Reading passage:
--- START ---
# Convolutional Layers

- toc: true
- badges: true
- comments: false
- categories: [jax, convolution, pooling]
- hide: true

## Introduction

In this post, I'll start by implementing a basic convolutional layer using numpy and validate it against Keras.  After this, I'll write a more efficient one using JAX.

## How Convolutional Layers work

## Import Libraries

For now, I only need numpy and tensorflow.

In [18]:
import numpy as np
import tensorflow as tf

## Implementation from First Principles

This function filters a single image with every output filter and adds the bias term, resulting in a rank 3 array.  The first two levels of the nested loop extract a rank 3 chunk from `image`, while the third level of the nested loop performs the filtering and biasing.  After a chunk is processed and the results placed in the output array `y`, the filter shape and stride is used to calculate the next chunk position.
--- END ---
[Transcribed page contents]
--- START ---
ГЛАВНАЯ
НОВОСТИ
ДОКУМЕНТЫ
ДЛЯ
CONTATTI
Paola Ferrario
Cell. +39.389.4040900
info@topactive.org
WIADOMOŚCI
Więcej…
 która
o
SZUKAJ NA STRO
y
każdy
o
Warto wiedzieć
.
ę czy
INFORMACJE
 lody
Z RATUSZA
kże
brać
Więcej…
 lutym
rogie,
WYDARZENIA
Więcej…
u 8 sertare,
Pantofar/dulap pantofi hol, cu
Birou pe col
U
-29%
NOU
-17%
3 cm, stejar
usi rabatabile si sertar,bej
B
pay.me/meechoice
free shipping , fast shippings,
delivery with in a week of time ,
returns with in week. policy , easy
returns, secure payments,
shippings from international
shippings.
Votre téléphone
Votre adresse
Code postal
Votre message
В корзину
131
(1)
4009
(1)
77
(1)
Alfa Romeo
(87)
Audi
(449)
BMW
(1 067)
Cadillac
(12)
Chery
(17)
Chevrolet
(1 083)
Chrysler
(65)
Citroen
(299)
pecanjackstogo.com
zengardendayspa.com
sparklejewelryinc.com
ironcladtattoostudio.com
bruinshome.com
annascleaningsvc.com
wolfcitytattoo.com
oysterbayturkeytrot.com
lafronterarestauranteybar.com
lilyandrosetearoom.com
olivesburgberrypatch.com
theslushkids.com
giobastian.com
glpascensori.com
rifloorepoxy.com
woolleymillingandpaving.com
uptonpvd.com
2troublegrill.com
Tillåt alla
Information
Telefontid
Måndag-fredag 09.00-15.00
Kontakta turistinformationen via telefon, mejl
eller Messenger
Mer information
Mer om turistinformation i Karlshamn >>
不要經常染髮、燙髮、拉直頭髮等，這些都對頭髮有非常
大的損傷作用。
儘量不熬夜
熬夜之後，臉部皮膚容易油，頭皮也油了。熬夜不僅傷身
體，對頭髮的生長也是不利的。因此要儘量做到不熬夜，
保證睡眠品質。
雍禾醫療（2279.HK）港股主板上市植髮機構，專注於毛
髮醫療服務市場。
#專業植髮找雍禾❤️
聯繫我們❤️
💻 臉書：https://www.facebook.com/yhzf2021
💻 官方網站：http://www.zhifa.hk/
--- END ---
Problems to work on:
a) In the convolutional layers post, what does the third level of the nested loop do?
b) Reproduce the passage of the convolutional layers post starting at "## Introduction" and ending at "one using JAX.".

Completed exercise:
a) It performs the filtering and biasing.

b)
## Introduction

In this post, I'll start by implementing a basic convolutional layer using numpy and validate it against Keras.  After this, I'll write a more efficient one using JAX.